[DOCUMENT EXTRACT]:
******
In [1]:
!pip install resampy


[notice] A new release of pip is available: 24.2 -> 24.3.1
[notice] To update, run: C:\Users\Shyamsundhar\AppData\Local\Microsoft\WindowsApps\PythonSoftwareFoundation.Python.3.11_qbz5n2kfra8p0\python.exe -m pip install --upgrade pip




In [22]:
import numpy as np
import librosa
import os
import sounddevice as sd
import scipy.io.wavfile as wav
from sklearn.model_selection import train_test_split
from tensorflow.keras.models import Sequential
from tensorflow.keras.layers import Dense, Dropout
from tensorflow.keras.utils import to_categorical
from tensorflow.keras.callbacks import EarlyStopping

# Tamil Uyir letters
uyir_letters = ['அ', 'ஆ', 'இ', 'ஈ', 'உ', 'ஊ', 'எ', 'ஏ', 'ஐ', 'ஒ', 'ஓ', 'ஔ']

# Function to extract features from an audio file
def extract_features(file_path, max_pad_len=174):
    audio, sample_rate = librosa.load(file_path, res_type='kaiser_fast') 
    mfccs = librosa.feature.mfcc(y=audio, sr=sample_rate, n_mfcc=40)
    pad_width = max_pad_len - mfccs.shape[1]
    if pad_width > 0:
        mfccs = np.pad(mfccs, pad_width=((0, 0), (0, pad_width)), mode='constant')
    else:
        mfccs = mfccs[:, :max_pad_len]
    return mfccs

# Function to load dataset
def load_dataset(dataset_path):
    features = []
    labels = []
    
    for letter in uyir_letters:
        letter_folder = os.path.join(dataset_path, letter)
        for file_name in os.listdir(letter_folder):
            if file_name.endswith('.wav'):
                file_path = os.path.join(letter_folder, file_name)
                mfccs = extract_features(file_path)
                features.append(mfccs)
                labels.append(uyir_letters.index(letter))

    features = np.array(features)
    labels = np.array(labels)
    labels = to_categorical(labels, num_classes=len(uyir_letters))
    
    return features, labels

# Function to create the neural network
def create_model(input_shape, num_classes):
    model = Sequential()
    model.add(Dense(256, input_shape=input_shape, activation='relu'))
    model.add(Dropout(0.5))
******
[BRIEF]:
Write the next part of the Tamil vowel audio classification notebook, picking up right after its final line of code. The data after this point comes from a separate source.

[RECORDED INFORMATION]:
******
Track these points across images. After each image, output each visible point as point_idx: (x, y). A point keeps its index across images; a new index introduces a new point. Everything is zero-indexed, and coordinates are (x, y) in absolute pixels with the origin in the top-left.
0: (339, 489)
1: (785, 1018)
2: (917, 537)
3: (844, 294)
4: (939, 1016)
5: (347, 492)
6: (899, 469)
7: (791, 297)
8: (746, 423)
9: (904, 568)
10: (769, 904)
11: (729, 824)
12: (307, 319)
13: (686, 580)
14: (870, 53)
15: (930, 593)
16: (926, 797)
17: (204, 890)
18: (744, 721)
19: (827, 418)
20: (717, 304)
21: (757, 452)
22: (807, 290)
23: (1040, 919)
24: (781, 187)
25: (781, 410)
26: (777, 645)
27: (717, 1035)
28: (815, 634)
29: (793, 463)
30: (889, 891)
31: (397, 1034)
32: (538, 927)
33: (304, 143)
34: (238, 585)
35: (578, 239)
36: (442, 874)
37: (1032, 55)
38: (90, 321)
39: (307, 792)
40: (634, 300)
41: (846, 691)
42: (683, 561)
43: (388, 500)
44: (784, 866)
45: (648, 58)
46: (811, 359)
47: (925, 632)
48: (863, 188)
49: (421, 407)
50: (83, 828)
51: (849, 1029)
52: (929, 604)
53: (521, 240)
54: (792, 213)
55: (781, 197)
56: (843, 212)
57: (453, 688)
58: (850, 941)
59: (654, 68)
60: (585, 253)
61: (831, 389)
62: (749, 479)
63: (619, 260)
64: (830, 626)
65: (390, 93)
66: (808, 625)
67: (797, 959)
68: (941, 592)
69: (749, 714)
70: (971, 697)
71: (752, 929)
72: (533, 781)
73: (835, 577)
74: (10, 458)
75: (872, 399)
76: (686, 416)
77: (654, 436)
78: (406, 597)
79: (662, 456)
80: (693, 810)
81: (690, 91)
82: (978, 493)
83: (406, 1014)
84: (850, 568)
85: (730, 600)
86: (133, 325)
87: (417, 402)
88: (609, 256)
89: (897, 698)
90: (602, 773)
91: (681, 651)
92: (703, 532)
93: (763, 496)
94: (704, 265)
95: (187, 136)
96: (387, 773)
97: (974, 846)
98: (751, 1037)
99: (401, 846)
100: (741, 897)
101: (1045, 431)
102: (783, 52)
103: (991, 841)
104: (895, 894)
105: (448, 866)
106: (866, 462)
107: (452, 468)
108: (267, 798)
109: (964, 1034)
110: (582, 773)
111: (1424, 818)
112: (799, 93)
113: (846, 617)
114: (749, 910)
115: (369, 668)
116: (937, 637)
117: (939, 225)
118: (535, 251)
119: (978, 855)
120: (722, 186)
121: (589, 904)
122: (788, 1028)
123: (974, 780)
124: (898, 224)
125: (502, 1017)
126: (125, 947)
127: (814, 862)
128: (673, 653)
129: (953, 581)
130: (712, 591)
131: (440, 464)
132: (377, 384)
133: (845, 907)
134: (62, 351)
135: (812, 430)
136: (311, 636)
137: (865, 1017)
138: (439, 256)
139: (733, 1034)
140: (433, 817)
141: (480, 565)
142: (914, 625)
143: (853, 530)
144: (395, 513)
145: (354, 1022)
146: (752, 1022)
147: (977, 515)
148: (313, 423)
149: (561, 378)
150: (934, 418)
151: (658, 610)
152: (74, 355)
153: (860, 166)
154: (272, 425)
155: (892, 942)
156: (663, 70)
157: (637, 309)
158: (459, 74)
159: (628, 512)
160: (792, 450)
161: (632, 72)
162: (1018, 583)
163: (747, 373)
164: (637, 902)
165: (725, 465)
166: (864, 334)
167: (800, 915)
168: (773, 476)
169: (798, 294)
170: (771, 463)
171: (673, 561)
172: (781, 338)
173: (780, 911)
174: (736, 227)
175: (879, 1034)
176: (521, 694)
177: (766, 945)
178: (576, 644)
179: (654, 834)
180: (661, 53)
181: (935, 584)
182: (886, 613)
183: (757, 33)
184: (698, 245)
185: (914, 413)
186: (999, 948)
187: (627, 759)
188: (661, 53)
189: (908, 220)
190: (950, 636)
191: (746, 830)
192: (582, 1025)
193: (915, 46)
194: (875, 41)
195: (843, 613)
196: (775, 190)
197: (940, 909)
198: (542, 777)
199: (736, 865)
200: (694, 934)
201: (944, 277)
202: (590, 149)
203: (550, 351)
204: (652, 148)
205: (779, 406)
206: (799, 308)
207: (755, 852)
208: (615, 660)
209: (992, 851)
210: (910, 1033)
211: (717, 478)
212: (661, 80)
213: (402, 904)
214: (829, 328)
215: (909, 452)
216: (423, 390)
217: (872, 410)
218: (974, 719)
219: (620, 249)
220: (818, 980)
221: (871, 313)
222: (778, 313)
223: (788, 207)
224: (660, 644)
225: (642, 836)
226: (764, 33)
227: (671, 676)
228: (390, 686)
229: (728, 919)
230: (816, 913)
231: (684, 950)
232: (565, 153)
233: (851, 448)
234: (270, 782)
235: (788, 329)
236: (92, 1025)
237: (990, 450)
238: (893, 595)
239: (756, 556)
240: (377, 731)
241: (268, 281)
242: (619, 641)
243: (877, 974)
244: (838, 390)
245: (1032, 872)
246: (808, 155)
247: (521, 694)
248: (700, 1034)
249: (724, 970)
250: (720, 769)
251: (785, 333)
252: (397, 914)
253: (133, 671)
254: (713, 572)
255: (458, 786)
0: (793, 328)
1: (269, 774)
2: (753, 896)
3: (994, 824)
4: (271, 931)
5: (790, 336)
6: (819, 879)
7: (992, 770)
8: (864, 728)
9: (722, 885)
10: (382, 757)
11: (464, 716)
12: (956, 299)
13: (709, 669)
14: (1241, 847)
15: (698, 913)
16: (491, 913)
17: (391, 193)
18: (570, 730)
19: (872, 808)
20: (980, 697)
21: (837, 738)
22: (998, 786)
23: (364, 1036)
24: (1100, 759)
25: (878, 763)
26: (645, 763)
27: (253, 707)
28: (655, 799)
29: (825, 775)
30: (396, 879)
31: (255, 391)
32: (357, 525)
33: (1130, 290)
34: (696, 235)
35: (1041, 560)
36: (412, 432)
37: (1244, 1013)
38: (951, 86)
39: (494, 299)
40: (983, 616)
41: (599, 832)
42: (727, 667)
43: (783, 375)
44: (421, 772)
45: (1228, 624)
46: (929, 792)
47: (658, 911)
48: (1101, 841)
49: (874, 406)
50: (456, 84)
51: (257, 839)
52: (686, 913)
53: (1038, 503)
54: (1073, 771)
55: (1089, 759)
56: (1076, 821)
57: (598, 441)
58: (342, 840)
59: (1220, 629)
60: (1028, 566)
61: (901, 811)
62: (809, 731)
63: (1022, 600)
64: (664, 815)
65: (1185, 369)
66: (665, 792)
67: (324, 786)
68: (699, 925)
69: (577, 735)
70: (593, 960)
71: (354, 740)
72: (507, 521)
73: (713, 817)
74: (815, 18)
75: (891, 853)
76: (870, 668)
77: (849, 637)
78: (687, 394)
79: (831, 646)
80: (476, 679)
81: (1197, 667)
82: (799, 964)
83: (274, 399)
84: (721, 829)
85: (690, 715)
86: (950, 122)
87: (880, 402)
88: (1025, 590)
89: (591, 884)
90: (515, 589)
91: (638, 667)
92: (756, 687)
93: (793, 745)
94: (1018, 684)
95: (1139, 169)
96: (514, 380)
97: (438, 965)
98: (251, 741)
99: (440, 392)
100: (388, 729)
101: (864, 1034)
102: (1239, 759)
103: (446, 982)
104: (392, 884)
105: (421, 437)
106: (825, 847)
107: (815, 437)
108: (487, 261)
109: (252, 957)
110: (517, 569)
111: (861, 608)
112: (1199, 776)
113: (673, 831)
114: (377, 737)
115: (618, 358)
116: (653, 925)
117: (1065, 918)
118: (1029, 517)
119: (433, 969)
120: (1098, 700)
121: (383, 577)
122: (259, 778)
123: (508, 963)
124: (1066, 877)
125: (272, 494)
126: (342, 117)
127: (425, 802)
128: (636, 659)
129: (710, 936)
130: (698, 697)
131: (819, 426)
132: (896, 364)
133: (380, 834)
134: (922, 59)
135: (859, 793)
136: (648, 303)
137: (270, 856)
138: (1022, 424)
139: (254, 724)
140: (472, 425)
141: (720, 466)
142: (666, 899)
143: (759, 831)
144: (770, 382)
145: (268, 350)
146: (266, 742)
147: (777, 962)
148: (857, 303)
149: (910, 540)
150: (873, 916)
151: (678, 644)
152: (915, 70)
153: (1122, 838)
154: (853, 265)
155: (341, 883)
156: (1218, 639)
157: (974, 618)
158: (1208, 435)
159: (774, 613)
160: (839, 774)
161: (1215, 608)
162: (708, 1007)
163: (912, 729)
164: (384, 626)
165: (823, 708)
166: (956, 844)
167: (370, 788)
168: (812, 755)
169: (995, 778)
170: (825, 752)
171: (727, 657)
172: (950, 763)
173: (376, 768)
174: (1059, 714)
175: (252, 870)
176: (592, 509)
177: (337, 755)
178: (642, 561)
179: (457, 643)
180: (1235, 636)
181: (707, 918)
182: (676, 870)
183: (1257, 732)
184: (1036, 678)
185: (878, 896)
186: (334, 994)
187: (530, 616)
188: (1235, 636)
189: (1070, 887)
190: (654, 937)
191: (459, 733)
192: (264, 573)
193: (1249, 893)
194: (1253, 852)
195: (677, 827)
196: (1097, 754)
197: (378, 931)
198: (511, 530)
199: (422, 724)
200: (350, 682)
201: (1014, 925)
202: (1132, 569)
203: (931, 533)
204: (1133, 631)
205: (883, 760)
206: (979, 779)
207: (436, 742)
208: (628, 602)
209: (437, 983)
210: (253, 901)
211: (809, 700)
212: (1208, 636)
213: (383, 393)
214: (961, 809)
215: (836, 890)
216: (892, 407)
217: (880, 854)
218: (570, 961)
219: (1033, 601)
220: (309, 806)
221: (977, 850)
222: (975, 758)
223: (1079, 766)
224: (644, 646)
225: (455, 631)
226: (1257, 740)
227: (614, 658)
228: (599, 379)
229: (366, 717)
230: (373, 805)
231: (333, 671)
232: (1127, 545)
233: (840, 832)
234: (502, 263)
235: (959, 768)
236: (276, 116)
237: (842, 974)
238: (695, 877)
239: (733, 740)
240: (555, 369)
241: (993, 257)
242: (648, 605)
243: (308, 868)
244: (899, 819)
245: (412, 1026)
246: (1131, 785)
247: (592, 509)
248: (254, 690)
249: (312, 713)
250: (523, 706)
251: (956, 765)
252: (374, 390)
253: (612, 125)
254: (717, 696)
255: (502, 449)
******
[WRITTEN RESPONSE]:
    model.add(Dense(128, activation='relu'))
    model.add(Dropout(0.5))
    model.add(Dense(num_classes, activation='softmax'))
    
    model.compile(loss='categorical_crossentropy', optimizer='adam', metrics=['accuracy'])
    
    return model

# Function to train the model
def train_model(model, X_train, y_train, X_val, y_val, epochs=50, batch_size=32):
    early_stopping = EarlyStopping(monitor='val_loss', patience=5, restore_best_weights=True)
    history = model.fit(X_train, y_train, validation_data=(X_val, y_val), 
                        epochs=epochs, batch_size=batch_size, callbacks=[early_stopping])
    return model

# Function to record a voice and save as wav
def record_voice(filename, duration=3, fs=16000):
    print("Recording...")
    recording = sd.rec(int(duration * fs), samplerate=fs, channels=1)
    sd.wait()  # Wait until the recording is finished
    wav.write(filename, fs, recording)
    print("Recording finished")

# Function to recognize Tamil Uyir letter from recorded voice
def recognize_uyir_letter(model, filename):
    mfccs = extract_features(filename)
    mfccs = np.expand_dims(mfccs, axis=0)  # Add batch dimension
    mfccs = mfccs.reshape(1, -1)  # Flatten to match model input shape
    prediction = model.predict(mfccs)
    predicted_letter_index = np.argmax(prediction)
    return uyir_letters[predicted_letter_index]


# Main execution
file_path = "./audio_dataset"
dataset_path = "./audio_dataset"
X, y = load_dataset(dataset_path)
X_train, X_val, y_train, y_val = train_test_split(X, y, test_size=0.2, random_state=42)

# Reshape X_train and X_val to fit the input for Dense layers
X_train = X_train.reshape(X_train.shape[0], X_train.shape[1] * X_train.shape[2])
X_val = X_val.reshape(X_val.shape[0], X_val.shape[1] * X_val.shape[2])

input_shape = (X_train.shape[1],)
model = create_model(input_shape, len(uyir_letters))

# Train the model
model = train_model(model, X_train, y_train, X_val, y_val)
# After training the model
model.save('uyir_letters_model.h5')  # Save the model to a file

# Record a voice and recognize
#voice_filename = 'recorded_voice.wav'
#record_voice(voice_filename, duration=3)
#recognized_letter = recognize_uyir_letter(model, voice_filename)

#print(f"Recognized Tamil Uyir letter: {recognized_letter}")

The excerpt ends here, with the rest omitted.